David contro Oscar: Franco Nero vuole riportare in vita il capolavoro mai girato dal maestro del cinema mondiale

Un David di Donatello da una parte, un Premio Oscar dall’altra. Due simboli del grande cinema italiano tornano oggi a intrecciarsi in un progetto inatteso.

Il protagonista di questo sogno è Franco Nero, attore simbolo degli spaghetti western e regista premiato. L’opera che vuole riportare alla luce è firmata da Elio Petri, autore di capolavori immortali come “Indagine su un cittadino al di sopra di ogni sospetto”.

La storia è di quelle che colpiscono: una giovane vergine attraversa il deserto per sposare un capitano, ma il suo cammino si spezza. Un evaso la rapisce. Nasce così “L’ostaggio”, sceneggiatura mai trasformata in film a causa della morte improvvisa di Petri, nel 1982.

Franco Nero, classe 1941, che ha calcato i set di John Huston, Sergio Corbucci, Joshua Logan e persino Quentin Tarantino, sogna di dare finalmente voce a quelle pagine rimaste silenziose per oltre quarant’anni.
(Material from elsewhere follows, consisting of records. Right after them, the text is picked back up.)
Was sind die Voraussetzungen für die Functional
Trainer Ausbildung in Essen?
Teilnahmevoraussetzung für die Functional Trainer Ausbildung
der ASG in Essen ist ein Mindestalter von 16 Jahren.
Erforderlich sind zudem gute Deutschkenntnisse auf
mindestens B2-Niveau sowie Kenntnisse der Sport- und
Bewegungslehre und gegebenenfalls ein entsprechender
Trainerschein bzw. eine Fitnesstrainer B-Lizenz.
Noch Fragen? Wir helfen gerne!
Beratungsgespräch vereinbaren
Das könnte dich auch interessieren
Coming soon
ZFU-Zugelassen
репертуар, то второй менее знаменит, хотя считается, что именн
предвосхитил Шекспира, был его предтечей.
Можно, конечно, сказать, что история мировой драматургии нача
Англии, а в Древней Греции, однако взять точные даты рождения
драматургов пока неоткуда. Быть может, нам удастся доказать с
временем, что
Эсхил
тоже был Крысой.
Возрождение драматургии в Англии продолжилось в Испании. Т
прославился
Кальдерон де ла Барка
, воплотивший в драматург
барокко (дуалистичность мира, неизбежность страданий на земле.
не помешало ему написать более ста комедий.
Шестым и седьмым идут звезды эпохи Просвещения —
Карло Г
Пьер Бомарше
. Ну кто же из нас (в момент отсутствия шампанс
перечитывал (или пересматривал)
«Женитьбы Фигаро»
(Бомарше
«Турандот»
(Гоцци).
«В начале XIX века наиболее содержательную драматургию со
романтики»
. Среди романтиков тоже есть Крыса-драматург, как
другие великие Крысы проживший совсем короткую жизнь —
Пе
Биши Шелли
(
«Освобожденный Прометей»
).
Il rapporto tra i due non fu casuale. Fu Petri a intuire il talento fisico e psicologico di Nero e a spingerlo verso “Django”, il ruolo che lo consacrò star internazionale. Insieme hanno realizzato “Un tranquillo posto di campagna”, thriller psicologico premiato con l’Orso d’argento a Berlino. Oggi, a distanza di decenni, Nero vorrebbe tornare dietro la macchina da presa, come già fece con “Forever Blues” e “L’uomo che disegnò Dio”, film che hanno esplorato temi esistenziali, arte e redenzione.

La sfida è grande. Riportare in vita un racconto mai messo in scena da uno dei registi più radicali del Novecento italiano, Palma d’Oro a Cannes e Oscar negli Stati Uniti, significa confrontarsi con la storia stessa del cinema. Il progetto è ancora solo un sogno dichiarato. Ma l’idea che il cinema italiano possa finalmente riappropriarsi di questa pagina dimenticata fa battere forte il cuore degli appassionati.

David
Elio Petri

Un deserto, un amore negato e il ritorno di un regista da David che ha già lasciato il segno

“L’ostaggio” è un racconto essenziale e crudele. Nelle mani di Franco Nero, potrebbe trasformarsi in un western esistenziale, dove il paesaggio non è solo sfondo, ma protagonista emotivo. Il tema della fuga, del sequestro e della redenzione attraversa tutta la carriera di Elio Petri. Dai complotti politici di “Todo modo” ai drammi della classe operaia in “La classe operaia va in paradiso”. Anche qui, il potere e la solitudine degli individui si confrontano nel vuoto assoluto del deserto.

Nero, che in passato ha portato sul grande schermo musicisti disillusi e artisti ciechi, potrebbe trovare in questa storia la sintesi perfetta tra il suo passato di interprete fisico e il presente di regista introspettivo. Non si tratta solo di un film perduto. È un’occasione per riannodare i fili di un cinema italiano che ha saputo vincere premi nei festival più importanti del mondo e raccontare l’animo umano senza compromessi.

In un’epoca dominata da blockbuster e remake, un progetto come questo appare fuori dal tempo. Eppure, proprio per questo, può essere necessario. Il pubblico che ha riscoperto “Django Unchained” su Netflix o che applaude i classici su RaiPlay potrebbe accogliere con entusiasmo una storia forte, fuori dagli schemi commerciali. Ora la palla passa alla produzione e ai finanziatori. Ma intanto, il seme è stato piantato. Franco Nero ha dichiarato la sua intenzione pubblicamente. Il cinema italiano potrebbe presto riscoprire uno dei suoi racconti più dimenticati e più attuali. Perché, in fondo, ogni capolavoro incompreso aspetta solo il tempo giusto per essere raccontato.